■ COMPLETE THE FOLLOWING
A - In the article on Colombia's government, how many different sets of negotiations does Mr Uribe say are ongoing?
B - Decide whether each statement agrees with the article on Colombia's government. Answer yes or no for each, and quote the article's deciding words.
(i) Farc disarmed in 2017.
(ii) The ELN is a right-wing paramilitary group.
(iii) The Gulf Clan is among the groups the government is holding talks with.
C - Continue the article on Colombia's government from its final sentence.

■ TEXT SHOWN
※ ※ ※

COLOMBIA’S first left-wing government is battling to deliver reforms and peace in the teeth of entrenched opposition from the ruling class, Labour delegates heard on Tuesday evening.

Visiting Colombian Congressman Alirio Uribe described the ambitious social projects of the Gustavo Petro administration, including redistribution of land to poor farmers, lifting 1.6 million people out if extreme poverty and rolling out public healthcare.

Above all it was committed to a complex peace process, not just involving rehabilitating former guerillas of the Revolutionary Armed Forces of Colombia (Farc), which disarmed in 2017, but ongoing talks with left-wing militias which are still fighting (like the ELN) and right-wing paramilitary and mafia groups such as the Gulf Clan.

In all, nine different sets of negotiations are ongoing, Mr Uribe said, but he cautioned that “peace has many enemies” and powerful vested interests were constantly working to undermine the government.

※ ※ ※

■ DATASET ENTRIES
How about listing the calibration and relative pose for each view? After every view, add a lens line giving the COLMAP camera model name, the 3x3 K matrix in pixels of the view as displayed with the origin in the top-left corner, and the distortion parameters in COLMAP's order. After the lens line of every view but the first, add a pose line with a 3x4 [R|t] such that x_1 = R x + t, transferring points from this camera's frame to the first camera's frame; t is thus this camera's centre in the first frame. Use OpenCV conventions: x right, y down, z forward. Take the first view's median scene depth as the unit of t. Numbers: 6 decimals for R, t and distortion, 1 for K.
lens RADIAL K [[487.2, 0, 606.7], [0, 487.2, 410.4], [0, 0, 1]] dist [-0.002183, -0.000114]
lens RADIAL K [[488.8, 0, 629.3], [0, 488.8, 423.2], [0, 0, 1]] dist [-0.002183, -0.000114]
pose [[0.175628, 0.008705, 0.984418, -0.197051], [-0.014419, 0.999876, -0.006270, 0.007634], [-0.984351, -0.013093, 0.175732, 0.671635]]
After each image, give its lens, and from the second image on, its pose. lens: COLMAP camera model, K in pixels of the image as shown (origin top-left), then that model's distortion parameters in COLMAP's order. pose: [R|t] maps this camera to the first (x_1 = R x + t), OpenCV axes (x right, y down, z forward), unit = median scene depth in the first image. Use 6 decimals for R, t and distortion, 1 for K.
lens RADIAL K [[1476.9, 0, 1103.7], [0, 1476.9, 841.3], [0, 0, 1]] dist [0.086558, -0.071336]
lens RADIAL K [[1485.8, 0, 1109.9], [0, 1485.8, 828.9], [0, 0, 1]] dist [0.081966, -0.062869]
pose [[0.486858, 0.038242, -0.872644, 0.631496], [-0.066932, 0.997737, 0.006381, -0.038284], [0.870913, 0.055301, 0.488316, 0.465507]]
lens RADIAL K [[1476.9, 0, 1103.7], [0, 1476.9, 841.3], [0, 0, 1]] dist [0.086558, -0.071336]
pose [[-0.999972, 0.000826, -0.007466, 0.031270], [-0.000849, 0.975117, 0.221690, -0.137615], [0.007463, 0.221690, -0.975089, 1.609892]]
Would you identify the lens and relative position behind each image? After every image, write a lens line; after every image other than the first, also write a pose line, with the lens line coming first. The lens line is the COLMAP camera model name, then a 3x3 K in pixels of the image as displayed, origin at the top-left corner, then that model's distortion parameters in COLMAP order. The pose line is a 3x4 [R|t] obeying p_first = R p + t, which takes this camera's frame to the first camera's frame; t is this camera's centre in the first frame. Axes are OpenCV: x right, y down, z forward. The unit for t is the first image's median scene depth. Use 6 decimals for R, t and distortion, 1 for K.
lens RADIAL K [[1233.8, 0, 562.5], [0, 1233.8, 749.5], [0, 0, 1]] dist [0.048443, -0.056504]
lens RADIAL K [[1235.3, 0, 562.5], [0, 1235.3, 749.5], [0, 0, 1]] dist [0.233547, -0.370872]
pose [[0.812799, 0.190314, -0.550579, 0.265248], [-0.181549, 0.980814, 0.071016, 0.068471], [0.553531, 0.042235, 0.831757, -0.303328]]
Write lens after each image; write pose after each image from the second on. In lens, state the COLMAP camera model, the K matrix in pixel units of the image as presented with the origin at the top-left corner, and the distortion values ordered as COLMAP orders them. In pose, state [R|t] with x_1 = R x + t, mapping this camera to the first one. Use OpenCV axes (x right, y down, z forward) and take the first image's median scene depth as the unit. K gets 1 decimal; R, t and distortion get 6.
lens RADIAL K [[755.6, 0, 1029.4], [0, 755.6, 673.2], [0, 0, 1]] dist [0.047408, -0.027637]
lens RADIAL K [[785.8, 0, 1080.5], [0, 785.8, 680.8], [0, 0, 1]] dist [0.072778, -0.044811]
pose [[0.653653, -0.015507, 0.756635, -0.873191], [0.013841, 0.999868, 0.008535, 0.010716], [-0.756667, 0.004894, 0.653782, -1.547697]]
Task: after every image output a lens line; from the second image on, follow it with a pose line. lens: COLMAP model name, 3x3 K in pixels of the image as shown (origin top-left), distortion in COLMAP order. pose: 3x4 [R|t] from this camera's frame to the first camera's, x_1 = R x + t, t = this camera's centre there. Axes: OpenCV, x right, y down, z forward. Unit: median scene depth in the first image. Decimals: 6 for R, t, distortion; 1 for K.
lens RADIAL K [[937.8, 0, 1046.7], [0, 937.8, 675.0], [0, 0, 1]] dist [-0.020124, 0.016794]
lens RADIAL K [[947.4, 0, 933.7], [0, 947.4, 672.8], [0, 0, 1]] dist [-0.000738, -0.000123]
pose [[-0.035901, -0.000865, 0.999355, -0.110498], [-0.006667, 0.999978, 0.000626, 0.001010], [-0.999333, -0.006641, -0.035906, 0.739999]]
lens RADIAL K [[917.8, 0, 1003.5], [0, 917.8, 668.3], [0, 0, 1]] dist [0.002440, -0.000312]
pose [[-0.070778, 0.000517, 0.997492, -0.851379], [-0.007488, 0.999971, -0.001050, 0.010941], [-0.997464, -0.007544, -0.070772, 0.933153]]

※ ※ ※

■ TASK RESULTS
A - Nine.

B -
(i) Yes: "which disarmed in 2017"
(ii) No: "left-wing militias which are still fighting (like the ELN)"
(iii) Yes: "right-wing paramilitary and mafia groups such as the Gulf Clan"

C -
“The government is against the Establishment, and real power still lies with the Establishment,” he said, citing opposition to President Petro organised in the Congress, in the courts and through a mass media churning out disinformation on a daily basis.

Another key concern was climate change, he said, with the Petro government determined to reduce Amazon deforestation.

Speakers including MPs Kate Osborne and Fabian Hamilton and TUC general secretary Paul Nowak praised Justice for Colombia’s work bringing delegations of trade unionists to Colombia to meet their counterparts in what remains the most dangerous country on Earth to be a trade unionist, with paramilitary groups still killing workers’ representatives and social activists.